Il filosofo ebreo Martin Buber l’ha detto in modo lapidario in un libretto splendido ispirato all’insegnamento dell’ebraismo chassidico, Il cammino dell’uomo. Nella prima parte, Buber richiama alla risolutezza, per scoprire e poi abbracciare la propria unica e irripetibile unicità (una riflessione con cui l’invito di Martini a un’«unità di vita» che imprima all’esistenza un «dinamismo autentico», che risuona nelle righe da cui siamo partiti, ha moltissime assonanze). «Ogni uomo deve ritornare a se stesso» scrive Buber «abbracciare il suo cammino particolare, […] portare a unità il proprio essere», e poi sapersi dimenticare di se stesso, e pensare al mondo. Cominciare da sé, perché non c’è nessun altro posto da cui possa cominciare un mutamento radicale e autentico del mondo, «ma non finire con se stessi; prendersi come punti di partenza, ma non come meta; conoscersi, ma non preoccuparsi di sé».

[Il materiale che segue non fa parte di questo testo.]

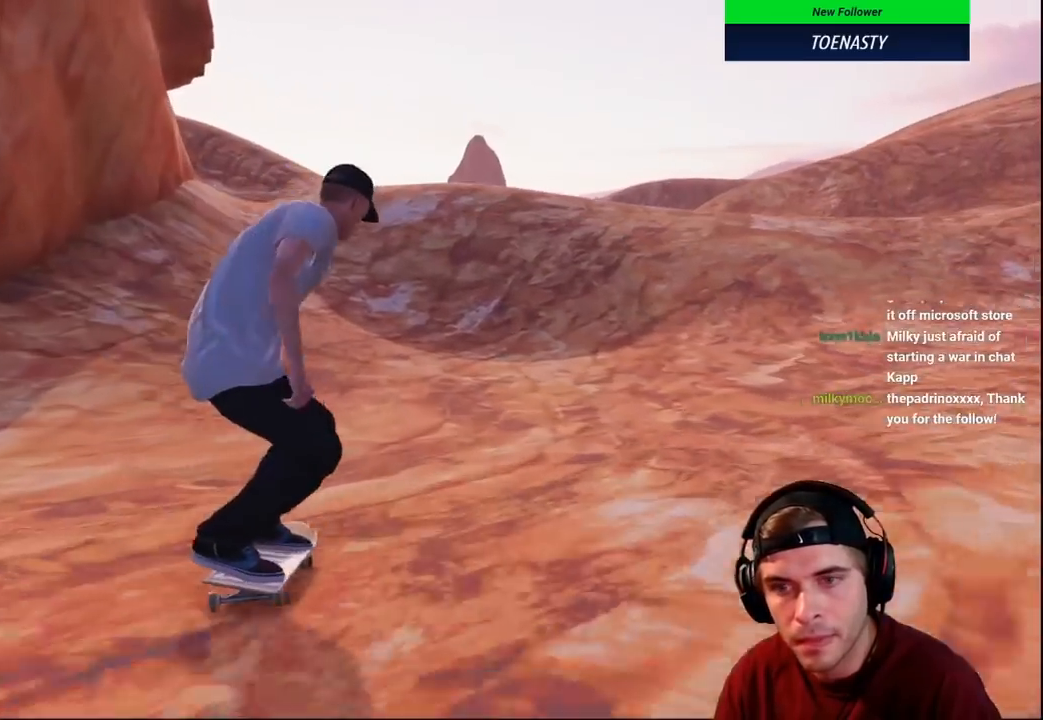
{"buttons": ["R2"], "left_stick": "down", "right_stick": "down", "events": [[383, "R2", "down"], [400, "right_stick", "down"], [433, "left_stick", "down"]]}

Non a caso, credo, accanto a questi suggerimenti per la costruzione di una «regola» individuale per i laici, Martini proponeva una riflessione sulla massima con cui si conclude il Candido di Voltaire: «Bisogna coltivare il proprio giardino». Il giardino infatti è metafora del saper dare buoni frutti a partire dal diventare ciò che si è, dall’unica e irripetibile singolarità del proprio terreno. Ma non è, né deve essere, il ripiegamento nel privato. «Il giardino che è dato a ciascuno di noi si colloca nel giardino del mondo», diceva il Cardinale, porzione del mondo visibile e potenzialmente accessibile agli altri, di cui ci prendiamo cura come contributo al miglioramento dell’insieme, «cosicché ciò che noi facciamo» – la nostra «fioritura» – «possa dare senso alla vita degli altri».